WORK ORDER
Copy out, word for word, the stretch of the data below from its first line through the line containing "Combined, do Огурцы", including both of those lines.

RECORDS TO USE
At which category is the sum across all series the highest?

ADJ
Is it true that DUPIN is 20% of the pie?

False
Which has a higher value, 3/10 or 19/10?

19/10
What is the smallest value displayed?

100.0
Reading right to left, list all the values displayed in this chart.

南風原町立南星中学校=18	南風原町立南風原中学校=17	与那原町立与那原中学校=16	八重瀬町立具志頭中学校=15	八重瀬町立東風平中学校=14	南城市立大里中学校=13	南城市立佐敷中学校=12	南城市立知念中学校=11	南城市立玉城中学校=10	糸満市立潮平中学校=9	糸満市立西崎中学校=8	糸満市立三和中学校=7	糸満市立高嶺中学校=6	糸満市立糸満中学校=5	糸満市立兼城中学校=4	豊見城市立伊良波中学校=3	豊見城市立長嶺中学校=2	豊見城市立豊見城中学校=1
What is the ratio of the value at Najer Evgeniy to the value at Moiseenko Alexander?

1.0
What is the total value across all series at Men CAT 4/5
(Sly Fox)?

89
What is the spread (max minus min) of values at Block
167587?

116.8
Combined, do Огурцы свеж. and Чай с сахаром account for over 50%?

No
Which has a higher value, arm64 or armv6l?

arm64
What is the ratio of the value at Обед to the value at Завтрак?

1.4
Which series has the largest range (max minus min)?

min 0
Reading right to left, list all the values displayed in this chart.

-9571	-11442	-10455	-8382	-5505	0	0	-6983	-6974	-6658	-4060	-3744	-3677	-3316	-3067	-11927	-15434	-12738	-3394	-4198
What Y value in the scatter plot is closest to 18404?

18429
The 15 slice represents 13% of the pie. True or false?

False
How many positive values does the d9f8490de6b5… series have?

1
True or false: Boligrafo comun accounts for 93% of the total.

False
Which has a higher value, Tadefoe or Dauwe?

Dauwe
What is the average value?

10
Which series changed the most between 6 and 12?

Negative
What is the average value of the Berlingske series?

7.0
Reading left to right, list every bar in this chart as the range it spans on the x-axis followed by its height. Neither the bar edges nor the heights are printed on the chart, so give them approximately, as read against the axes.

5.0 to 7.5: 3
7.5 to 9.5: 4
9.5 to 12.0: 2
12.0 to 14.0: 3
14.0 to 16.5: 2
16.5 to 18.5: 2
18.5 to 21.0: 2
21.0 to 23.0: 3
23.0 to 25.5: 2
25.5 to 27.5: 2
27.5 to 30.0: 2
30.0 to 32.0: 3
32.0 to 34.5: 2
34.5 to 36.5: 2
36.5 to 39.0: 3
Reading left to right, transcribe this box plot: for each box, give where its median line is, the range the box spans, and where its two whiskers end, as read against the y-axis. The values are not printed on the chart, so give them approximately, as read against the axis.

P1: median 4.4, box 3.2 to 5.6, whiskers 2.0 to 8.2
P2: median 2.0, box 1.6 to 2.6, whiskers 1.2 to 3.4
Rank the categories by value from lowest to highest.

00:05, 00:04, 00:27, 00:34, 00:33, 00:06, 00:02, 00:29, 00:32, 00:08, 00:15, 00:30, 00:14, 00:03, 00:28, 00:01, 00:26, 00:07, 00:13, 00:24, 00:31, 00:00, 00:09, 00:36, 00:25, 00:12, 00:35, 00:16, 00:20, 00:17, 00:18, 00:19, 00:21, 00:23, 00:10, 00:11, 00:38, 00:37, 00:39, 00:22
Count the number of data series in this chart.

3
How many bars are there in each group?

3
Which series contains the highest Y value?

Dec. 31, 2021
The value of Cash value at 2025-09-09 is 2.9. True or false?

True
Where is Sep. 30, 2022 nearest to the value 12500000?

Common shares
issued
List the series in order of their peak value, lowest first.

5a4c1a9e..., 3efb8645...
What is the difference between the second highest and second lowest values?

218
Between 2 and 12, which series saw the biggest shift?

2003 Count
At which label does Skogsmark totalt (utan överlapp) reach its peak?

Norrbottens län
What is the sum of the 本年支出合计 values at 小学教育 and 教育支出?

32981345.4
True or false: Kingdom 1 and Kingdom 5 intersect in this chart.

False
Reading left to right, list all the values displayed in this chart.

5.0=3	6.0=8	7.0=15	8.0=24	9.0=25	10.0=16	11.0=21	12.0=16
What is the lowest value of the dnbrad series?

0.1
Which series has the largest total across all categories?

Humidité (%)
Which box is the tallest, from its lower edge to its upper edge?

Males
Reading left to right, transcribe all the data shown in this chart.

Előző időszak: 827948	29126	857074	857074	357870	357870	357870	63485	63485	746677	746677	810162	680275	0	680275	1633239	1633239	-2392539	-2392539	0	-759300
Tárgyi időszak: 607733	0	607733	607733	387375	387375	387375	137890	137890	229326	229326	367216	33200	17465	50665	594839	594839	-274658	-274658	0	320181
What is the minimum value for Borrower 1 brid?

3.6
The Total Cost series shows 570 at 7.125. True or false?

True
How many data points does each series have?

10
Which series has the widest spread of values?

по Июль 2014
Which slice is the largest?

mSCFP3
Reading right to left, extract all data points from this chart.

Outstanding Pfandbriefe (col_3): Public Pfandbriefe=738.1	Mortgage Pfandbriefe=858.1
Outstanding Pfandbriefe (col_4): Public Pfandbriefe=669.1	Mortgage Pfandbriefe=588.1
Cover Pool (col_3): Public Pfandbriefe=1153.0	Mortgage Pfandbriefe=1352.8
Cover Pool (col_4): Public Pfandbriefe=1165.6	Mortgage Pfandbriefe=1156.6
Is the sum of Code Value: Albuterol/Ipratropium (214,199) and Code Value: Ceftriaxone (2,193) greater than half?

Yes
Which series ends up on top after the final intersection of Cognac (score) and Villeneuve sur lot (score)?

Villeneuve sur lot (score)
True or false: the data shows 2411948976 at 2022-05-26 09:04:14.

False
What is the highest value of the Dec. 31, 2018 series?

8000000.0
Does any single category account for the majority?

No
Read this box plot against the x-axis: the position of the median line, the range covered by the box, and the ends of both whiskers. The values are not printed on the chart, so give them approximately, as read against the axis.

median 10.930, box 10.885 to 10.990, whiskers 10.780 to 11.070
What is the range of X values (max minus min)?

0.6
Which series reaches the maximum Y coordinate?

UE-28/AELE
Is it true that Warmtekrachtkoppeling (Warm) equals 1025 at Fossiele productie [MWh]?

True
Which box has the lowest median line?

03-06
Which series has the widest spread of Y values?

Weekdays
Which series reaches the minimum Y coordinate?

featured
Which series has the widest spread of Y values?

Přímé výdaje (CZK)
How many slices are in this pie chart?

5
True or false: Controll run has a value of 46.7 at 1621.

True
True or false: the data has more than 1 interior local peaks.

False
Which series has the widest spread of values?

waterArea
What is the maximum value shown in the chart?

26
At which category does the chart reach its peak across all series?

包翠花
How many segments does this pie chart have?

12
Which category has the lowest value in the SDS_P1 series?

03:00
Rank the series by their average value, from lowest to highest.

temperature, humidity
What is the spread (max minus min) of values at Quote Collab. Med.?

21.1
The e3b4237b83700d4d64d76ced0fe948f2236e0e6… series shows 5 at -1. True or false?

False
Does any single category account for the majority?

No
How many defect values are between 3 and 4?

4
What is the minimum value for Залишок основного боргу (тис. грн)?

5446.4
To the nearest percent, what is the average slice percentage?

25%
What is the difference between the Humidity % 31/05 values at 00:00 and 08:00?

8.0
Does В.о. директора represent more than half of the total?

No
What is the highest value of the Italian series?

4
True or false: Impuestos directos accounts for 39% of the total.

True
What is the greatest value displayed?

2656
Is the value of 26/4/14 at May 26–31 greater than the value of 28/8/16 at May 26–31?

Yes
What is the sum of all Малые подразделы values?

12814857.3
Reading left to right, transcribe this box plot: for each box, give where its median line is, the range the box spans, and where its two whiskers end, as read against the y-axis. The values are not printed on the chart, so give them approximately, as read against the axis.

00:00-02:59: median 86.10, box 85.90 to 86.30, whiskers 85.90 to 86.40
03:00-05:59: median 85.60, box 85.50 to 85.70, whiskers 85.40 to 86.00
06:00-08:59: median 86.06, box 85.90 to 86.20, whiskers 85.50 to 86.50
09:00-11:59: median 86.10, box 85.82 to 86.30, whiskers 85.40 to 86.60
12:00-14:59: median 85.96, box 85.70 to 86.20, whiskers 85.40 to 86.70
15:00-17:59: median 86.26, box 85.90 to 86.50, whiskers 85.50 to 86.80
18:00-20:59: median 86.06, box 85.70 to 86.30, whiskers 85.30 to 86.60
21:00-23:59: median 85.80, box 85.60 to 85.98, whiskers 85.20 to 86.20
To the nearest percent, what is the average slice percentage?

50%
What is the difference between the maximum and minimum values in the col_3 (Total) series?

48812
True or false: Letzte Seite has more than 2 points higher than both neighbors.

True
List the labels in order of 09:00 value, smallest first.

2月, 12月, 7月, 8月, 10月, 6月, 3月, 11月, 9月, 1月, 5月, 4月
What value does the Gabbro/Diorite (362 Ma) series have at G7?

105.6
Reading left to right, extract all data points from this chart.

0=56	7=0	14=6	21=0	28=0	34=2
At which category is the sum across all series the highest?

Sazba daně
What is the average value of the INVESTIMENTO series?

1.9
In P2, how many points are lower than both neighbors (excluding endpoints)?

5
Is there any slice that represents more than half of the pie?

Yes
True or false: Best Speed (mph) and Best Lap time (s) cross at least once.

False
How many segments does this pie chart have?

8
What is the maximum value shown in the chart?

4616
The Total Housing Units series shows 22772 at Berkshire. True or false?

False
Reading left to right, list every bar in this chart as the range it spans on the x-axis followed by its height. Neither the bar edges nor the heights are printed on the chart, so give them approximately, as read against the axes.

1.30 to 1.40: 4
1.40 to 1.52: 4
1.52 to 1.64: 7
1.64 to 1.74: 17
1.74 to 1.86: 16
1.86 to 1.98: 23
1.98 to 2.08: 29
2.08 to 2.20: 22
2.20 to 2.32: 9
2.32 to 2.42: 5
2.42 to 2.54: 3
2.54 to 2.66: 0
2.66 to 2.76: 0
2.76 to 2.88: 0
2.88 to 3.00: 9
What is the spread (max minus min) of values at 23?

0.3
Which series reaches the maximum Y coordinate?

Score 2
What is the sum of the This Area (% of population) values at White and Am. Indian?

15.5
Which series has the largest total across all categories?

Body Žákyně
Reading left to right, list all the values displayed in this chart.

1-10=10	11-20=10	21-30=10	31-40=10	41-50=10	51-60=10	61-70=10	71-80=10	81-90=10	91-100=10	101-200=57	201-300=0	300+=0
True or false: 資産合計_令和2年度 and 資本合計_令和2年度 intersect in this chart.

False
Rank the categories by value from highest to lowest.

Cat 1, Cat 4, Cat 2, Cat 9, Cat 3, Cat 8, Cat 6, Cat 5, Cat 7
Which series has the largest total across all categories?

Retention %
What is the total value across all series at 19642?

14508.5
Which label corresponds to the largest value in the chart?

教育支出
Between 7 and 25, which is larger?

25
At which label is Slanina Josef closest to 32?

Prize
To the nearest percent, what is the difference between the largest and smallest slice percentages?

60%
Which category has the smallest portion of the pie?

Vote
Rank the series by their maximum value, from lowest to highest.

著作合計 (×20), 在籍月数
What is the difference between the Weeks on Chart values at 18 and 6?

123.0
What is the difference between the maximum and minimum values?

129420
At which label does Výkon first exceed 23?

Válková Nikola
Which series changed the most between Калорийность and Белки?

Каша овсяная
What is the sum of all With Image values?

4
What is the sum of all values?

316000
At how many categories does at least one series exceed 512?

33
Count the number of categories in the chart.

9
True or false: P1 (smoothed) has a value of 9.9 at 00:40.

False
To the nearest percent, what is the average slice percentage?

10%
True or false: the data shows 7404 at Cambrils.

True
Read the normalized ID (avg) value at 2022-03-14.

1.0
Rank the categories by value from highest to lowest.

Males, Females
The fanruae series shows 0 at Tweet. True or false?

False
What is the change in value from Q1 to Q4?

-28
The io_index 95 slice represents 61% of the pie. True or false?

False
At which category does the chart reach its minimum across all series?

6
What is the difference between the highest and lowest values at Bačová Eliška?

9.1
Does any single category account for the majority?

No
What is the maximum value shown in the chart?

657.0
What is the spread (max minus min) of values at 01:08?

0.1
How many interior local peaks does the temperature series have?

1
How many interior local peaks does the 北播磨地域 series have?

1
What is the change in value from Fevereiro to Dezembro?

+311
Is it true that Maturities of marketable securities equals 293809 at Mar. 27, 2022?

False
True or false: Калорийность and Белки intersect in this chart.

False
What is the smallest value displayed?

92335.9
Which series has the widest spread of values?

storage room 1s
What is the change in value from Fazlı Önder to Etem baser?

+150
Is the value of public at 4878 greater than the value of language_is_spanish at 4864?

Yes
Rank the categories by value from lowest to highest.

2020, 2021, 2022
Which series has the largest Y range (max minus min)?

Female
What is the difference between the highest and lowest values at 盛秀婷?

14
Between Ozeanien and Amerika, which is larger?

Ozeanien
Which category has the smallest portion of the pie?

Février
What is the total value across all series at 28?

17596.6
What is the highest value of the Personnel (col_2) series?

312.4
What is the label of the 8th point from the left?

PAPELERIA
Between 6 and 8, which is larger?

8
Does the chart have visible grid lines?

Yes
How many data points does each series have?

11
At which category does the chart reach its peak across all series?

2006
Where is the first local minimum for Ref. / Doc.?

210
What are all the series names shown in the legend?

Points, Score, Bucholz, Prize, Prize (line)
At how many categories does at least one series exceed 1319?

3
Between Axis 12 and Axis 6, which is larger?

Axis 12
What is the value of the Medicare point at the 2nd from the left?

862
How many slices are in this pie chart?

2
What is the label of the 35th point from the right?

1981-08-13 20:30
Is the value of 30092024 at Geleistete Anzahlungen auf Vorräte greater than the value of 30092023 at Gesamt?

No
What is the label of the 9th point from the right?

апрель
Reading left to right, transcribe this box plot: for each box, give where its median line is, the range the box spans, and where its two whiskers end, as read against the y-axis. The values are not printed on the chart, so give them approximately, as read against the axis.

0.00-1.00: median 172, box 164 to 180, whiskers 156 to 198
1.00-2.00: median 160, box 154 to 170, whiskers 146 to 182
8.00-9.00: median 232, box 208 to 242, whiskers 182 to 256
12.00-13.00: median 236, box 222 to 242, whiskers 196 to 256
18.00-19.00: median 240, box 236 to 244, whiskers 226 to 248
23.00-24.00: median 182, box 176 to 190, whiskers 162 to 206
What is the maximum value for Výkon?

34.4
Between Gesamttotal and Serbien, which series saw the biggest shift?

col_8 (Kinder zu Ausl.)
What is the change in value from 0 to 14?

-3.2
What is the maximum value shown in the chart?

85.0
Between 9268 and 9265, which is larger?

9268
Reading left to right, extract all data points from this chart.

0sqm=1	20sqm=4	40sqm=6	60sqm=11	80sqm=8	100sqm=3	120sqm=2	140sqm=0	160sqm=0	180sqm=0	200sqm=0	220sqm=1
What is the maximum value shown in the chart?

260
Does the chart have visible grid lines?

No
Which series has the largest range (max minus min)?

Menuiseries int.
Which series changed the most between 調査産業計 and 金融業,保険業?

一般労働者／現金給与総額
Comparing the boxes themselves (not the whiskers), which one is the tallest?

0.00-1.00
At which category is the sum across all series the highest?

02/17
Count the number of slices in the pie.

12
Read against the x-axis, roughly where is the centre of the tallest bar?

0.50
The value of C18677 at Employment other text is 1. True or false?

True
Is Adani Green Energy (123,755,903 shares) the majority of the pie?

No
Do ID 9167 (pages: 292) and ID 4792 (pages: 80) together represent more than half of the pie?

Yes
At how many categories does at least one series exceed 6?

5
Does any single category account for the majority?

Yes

COMPLETED EXERCISE
At which category is the sum across all series the highest?

ADJ
Is it true that DUPIN is 20% of the pie?

False
Which has a higher value, 3/10 or 19/10?

19/10
What is the smallest value displayed?

100.0
Reading right to left, list all the values displayed in this chart.

南風原町立南星中学校=18	南風原町立南風原中学校=17	与那原町立与那原中学校=16	八重瀬町立具志頭中学校=15	八重瀬町立東風平中学校=14	南城市立大里中学校=13	南城市立佐敷中学校=12	南城市立知念中学校=11	南城市立玉城中学校=10	糸満市立潮平中学校=9	糸満市立西崎中学校=8	糸満市立三和中学校=7	糸満市立高嶺中学校=6	糸満市立糸満中学校=5	糸満市立兼城中学校=4	豊見城市立伊良波中学校=3	豊見城市立長嶺中学校=2	豊見城市立豊見城中学校=1
What is the ratio of the value at Najer Evgeniy to the value at Moiseenko Alexander?

1.0
What is the total value across all series at Men CAT 4/5
(Sly Fox)?

89
What is the spread (max minus min) of values at Block
167587?

116.8
Combined, do Огурцы свеж. and Чай с сахаром account for over 50%?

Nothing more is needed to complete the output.